From a systems perspective, integration is where things shift meaningfully. A well-implemented LIMS connects disparate instruments, legacy data sources, and external systems into a common framework. That means lab reports can be compiled automatically based on validated outputs, not manually copied between tools. Reports are generated faster, sure. But more importantly, they’re built from controlled, verified information in a closed-loop system. That’s data integrity at scale.
The physician portal further closes the loop by making results instantly available once reporting is complete. No back-and-forth. No manual file transfers. No mismatched data. Physicians don’t have to wait for confirmation or chase results, which directly increases their ability to act quickly and confidently on diagnoses. That responsiveness feeds directly into improved healthcare outcomes.
If you’re a decision-maker, this has a few implications. First, network efficiency isn’t limited to internal operations anymore, it has to extend to your clinical stakeholders and collaborators. Second, the impact of automation and integration is structural. It reduces reliance on individual vigilance and experience and replaces it with consistently applied systems logic. Third, and most importantly, it unlocks scalable growth without scaling errors.
Digitizing and orchestrating your lab this way lowers compliance risk, improves traceability for audits or regulatory checks, and ensures that quality doesn’t degrade when volume increases. And it does all this without forcing you to overhaul your entire IT ecosystem. The tech is there. The value is in how directly you implement it.
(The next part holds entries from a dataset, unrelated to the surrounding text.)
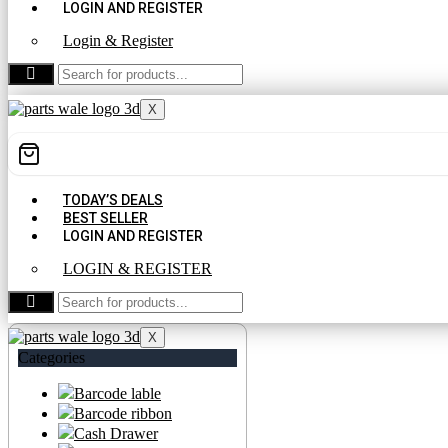
LOGIN AND REGISTER
Login & Register
CONTACT US
X
TODAY’S DEALS
BEST SELLER
LOGIN AND REGISTER
LOGIN & REGISTER
CONTACT US
X
Categories
Barcode lable
Barcode ribbon
Cash Drawer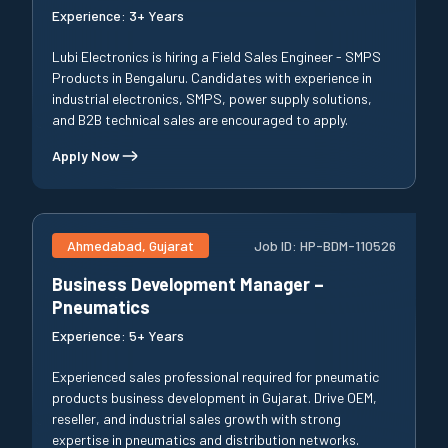
Experience:
3+ Years
Lubi Electronics is hiring a Field Sales Engineer - SMPS
Products in Bengaluru. Candidates with experience in
industrial electronics, SMPS, power supply solutions,
and B2B technical sales are encouraged to apply.
Apply Now
Ahmedabad, Gujarat
Job ID:
HP-BDM-110526
Business Development Manager –
Pneumatics
Experience:
5+ Years
Experienced sales professional required for pneumatic
products business development in Gujarat. Drive OEM,
reseller, and industrial sales growth with strong
expertise in pneumatics and distribution networks.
That’s how you go from incremental efficiency to sustained clinical reliability.
Key takeaways for decision-makers
- Address workflow bottlenecks early: Pre-analytical errors, complex data, and labor shortages are the leading contributors to turnaround time (TAT) delays in NGS labs. Leaders should eliminate inefficiencies at intake and invest in structured processes to safeguard diagnostic speed and accuracy.
- Implement end-to-end LIMS systems: Cloud-based LIMS streamline sample management, data flow, and reporting. Decision-makers should prioritize full integration to eliminate manual errors, reduce friction, and enable real-time visibility across lab functions.
- Automate for scalability and precision: Modern LIMS platforms enhance lab reliability by automating repetitive tasks, integrating legacy systems, and ensuring data traceability. Leaders focused on growth should adopt these systems to meet demand without compromising outcomes or compliance.